How to Reduce the Side Effects of Spicy Foods

If discomfort is more of an issue when you eat spicy foods, there are plenty of ways you can help reduce it:

  • If your mouth feels like it’s on fire after eating spicy foods, a cold glass of milk or a bit of ice cream will reduce the burning sensation. If you’re lactose intolerant, fatty foods such as avocado have also been found to be effective.
  • Don’t try to reduce the burn of too much spice with a glass of water. Capsaicin has an oily quality to it, so water will only spread the heat around and make it worse.
  • Alcoholic beverages will reduce the burn but can exacerbate the discomfort when drunk separately after a spicy meal.
  • Have spicy foods with starchy bases such as rice or noodles. This will help dilute the heat while retaining the flavor.

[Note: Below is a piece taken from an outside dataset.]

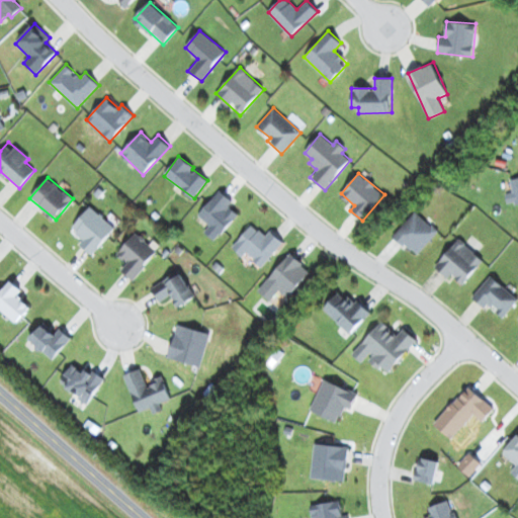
[(517,177),(511,178),(514,192),(506,193),(508,204),(517,202),(517,177)]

You can also eat your meal with bread or crackers to tame the heat.
  • Not eating spicy foods close to bedtime is advisable if heartburn is a problem since laying down can increase its severity.
  • If you know your body experiences the most discomfort as spice works its way through and out the GI tract, avoid consumption the evening before a long drive or trip.

Closing Thoughts

People have been eating spices for as long as we’ve been creating recipes. While eating an excess amount of spicy food can lead to discomfort in some individuals, overall, it will not harm your body’s health, unless you have a pre-existing condition that becomes exacerbated with its consumption.

If you’re hesitant about eating spicy foods or know you have a history of having severe side effects from eating it, it’s generally safer to avoid or limit it when you can. For those experiencing significant side effects, consult your doctor to see if you may have an allergy or pre-existing condition that is triggered by spicy food.